New research has discovered the rapid spread among Android apps of a recent form of ad tracking that monitors what users are listening to using hidden audio signals.
The ad tracking system, known as ultrasound cross-device tracking, or uXDT for short, involves advertisers embedding high-frequency ultrasound tones known as “beacons” into audio to allow them to detect the signal. This reveals information about an ad a user has watched across multiple devices, including smartphones, tablets, TV’s, PC’s or any device connected to the Internet.
Worse, in terms of privacy, the beacons do not stop at ad detection but also allow advertisers to determine the type of device a user owns. For example, they can determine that a user of a TV is also the owner of a smartphone, allowing them to compile data on information such as a user’s interests, what sort of devices they own and how many people live in a given location. Potentially that could enable them to deliver a more unified and tailored advertising experience.

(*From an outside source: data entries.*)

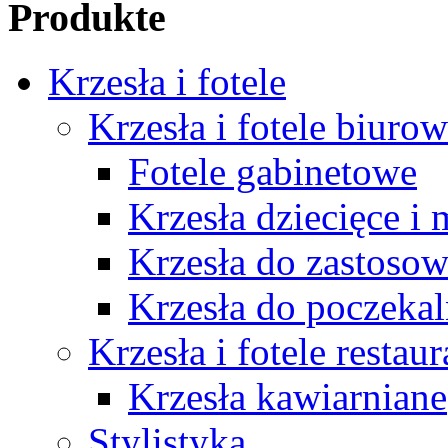
Produkte
Krzesła i fotele
Krzesła i fotele biuro
Fotele gabinetowe
Krzesła dziecięce i
Krzesła do zastosow
Krzesła do poczekal
Krzesła i fotele restau
Krzesła kawiarniane
Stylistyka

Researchers at the Brunswick Technical University in Germany have found that uXDT is becoming more widespread in Android apps. A study of 1.3 million Android apps found that 234 Android apps now contain ultrasonic tracking, up from 39 in December 2015 and only nine in April 2015.
In addition, the study found that the use of uXDT wasn’t restricted to apps alone. Four of 35 physical stores checked in the European Union were found to be broadcasting messages and advertising that contained uXDT beacons, meaning that in effect any person walking into the store could be being spied on without their knowledge.
On a positive note, the same research failed to find any smart television sets that are currently using the technology, but that could change in the future.
Although the idea of being spied on by the use of inaudible beacons certainly sounds scary, some argue that ultrasonic tracking isn’t as dangerous as it could be for user privacy. Tom’s Hardware claimed Thursday that users still have to open the apps that contain the listening code for the tracking to work.
Users “also need to accept the RECORD_AUDIO permission in the apps that use ultrasonic tracking code,” the sites added. “However, many users don’t typically pay attention to which permissions they allow when they install an app, or they may believe other important features within the app require the audio recording permission to be enabled.”